Seriously though, the issue here isn't that 'groin attacks never work', it's that relying on a single 'fight ending' blow is not good s.d. training imo. A lot of techniques I've seen in krav involve a pulled kick to the groin and the person playing attacker acting as though they are really injured, bending down, whatever, so that the technique chain can be finished. I'm not saying that krav maga wouldn't have a response to missing the groin, or the groin attack not actually doing anything, just that what is out there doesn't show this reality. Considering krav's claim to fame is RBSD, I find this odd.

Perhaps we are missing the point. Perhaps the reality is not a fighting ending blow. But a blow good enough to make an escape and end the fight that way. For someone who is a non martial artist a basic self defense clan can be predicated on such techniques good enough for escapes. Single attacking techniques delivered to an opponent by surprised not meant to maim or kill but good enough to enough to make a quick get away.

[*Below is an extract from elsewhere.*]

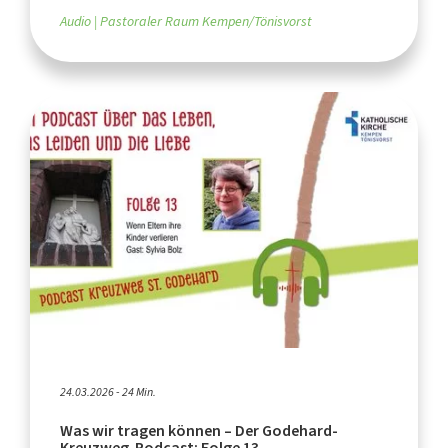
Audio
Pastoraler Raum Kempen/Tönisvorst
24.03.2026 - 24 Min.
Was wir tragen können – Der Godehard-
Kreuzweg-Podcast: Folge 13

Later on a more advance course in self defense can carry on the basic attacks and lead into the realm of "what would you do if the person blocked the attack." Then you can go into follow ups and address the "what if's?"

Neither boxing or MT training is predicated on a single fight ending blow. That is the goal, sure, but techniques are taught in a manner where if that blow is unsuccesful, you can launch the next one. If fight ending blows were so easy to attain, I hardly think either of these arts would be interesting spectator sports--they would be over in seconds.

That's why they are sports. Because it's based on continuous combat separated by weight classes to make things as equal as possible.

So one question I have is...why does a MT match often take so long to acheive a knock out (if it indeed does), whereas RBSD systems show the fight ending in seconds? Which one is more realistic? Is the truth somewhere inbetween?

MT is a sport and while they go full contact and fight hard. They are not in real life or death combat or at least that is not the goal. Rules, weight classes, and most importantly the element of surprise has been taken away.

In RBSD both fighters being equal in attributes and skill, it is the one who cheats first using the element of surprise who will be the victor.

Basically, all I'm saying is to check the assumptions that go into techniques. If the assumption of your technique is that this one blow will 'finish' your opponent, well, I don't think that's so good. If it's 'this might do this, but if not here's how to flow into something else', then that's good.

I agree you can never go in believing one technique will end the fight. You can only attack and see how it goes. I wouldn't recommend stopping with one attack until you know you can get away.